(Assignment) Reproduce every one of the rows below word for word, changing nothing.

(Saved data entries)
▬▬▬
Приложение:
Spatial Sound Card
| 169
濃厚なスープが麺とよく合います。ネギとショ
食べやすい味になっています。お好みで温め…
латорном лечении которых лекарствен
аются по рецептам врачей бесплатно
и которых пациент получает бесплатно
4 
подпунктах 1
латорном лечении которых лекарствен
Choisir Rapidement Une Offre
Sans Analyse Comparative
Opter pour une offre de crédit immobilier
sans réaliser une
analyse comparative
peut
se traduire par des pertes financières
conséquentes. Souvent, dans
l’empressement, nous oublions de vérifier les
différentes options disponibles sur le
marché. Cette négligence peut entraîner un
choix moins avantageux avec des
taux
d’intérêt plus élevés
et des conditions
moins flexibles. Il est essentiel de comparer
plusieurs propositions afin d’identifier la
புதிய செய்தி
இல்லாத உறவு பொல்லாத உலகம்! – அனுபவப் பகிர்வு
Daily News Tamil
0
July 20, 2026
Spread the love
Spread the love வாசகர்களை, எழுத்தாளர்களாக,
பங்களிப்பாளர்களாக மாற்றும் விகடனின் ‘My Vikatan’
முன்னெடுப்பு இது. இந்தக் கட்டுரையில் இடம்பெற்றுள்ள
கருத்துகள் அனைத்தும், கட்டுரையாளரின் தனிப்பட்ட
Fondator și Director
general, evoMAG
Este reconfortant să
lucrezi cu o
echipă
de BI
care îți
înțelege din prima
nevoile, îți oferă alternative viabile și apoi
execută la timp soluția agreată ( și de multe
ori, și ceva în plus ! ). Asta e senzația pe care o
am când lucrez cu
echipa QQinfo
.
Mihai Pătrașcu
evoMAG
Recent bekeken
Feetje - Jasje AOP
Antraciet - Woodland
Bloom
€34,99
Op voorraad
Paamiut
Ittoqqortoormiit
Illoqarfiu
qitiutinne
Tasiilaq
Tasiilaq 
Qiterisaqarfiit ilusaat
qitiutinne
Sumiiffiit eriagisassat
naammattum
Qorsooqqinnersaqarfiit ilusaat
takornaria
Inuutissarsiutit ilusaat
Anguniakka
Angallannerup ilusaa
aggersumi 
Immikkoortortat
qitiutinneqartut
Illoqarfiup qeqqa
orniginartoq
▬▬▬
(Output)
Приложение:
Spatial Sound Card
| 169
濃厚なスープが麺とよく合います。ネギとショ
食べやすい味になっています。お好みで温め…
латорном лечении которых лекарствен
аются по рецептам врачей бесплатно
и которых пациент получает бесплатно
4 
подпунктах 1
латорном лечении которых лекарствен
Choisir Rapidement Une Offre
Sans Analyse Comparative
Opter pour une offre de crédit immobilier
sans réaliser une
analyse comparative
peut
se traduire par des pertes financières
conséquentes. Souvent, dans
l’empressement, nous oublions de vérifier les
différentes options disponibles sur le
marché. Cette négligence peut entraîner un
choix moins avantageux avec des
taux
d’intérêt plus élevés
et des conditions
moins flexibles. Il est essentiel de comparer
plusieurs propositions afin d’identifier la
புதிய செய்தி
இல்லாத உறவு பொல்லாத உலகம்! – அனுபவப் பகிர்வு
Daily News Tamil
0
July 20, 2026
Spread the love
Spread the love வாசகர்களை, எழுத்தாளர்களாக,
பங்களிப்பாளர்களாக மாற்றும் விகடனின் ‘My Vikatan’
முன்னெடுப்பு இது. இந்தக் கட்டுரையில் இடம்பெற்றுள்ள
கருத்துகள் அனைத்தும், கட்டுரையாளரின் தனிப்பட்ட
Fondator și Director
general, evoMAG
Este reconfortant să
lucrezi cu o
echipă
de BI
care îți
înțelege din prima
nevoile, îți oferă alternative viabile și apoi
execută la timp soluția agreată ( și de multe
ori, și ceva în plus ! ). Asta e senzația pe care o
am când lucrez cu
echipa QQinfo
.
Mihai Pătrașcu
evoMAG
Recent bekeken
Feetje - Jasje AOP
Antraciet - Woodland
Bloom
€34,99
Op voorraad
Paamiut
Ittoqqortoormiit
Illoqarfiu
qitiutinne
Tasiilaq
Tasiilaq 
Qiterisaqarfiit ilusaat
qitiutinne
Sumiiffiit eriagisassat
naammattum
Qorsooqqinnersaqarfiit ilusaat
takornaria
Inuutissarsiutit ilusaat
Anguniakka
Angallannerup ilusaa
aggersumi 
Immikkoortortat
qitiutinneqartut
Illoqarfiup qeqqa
orniginartoq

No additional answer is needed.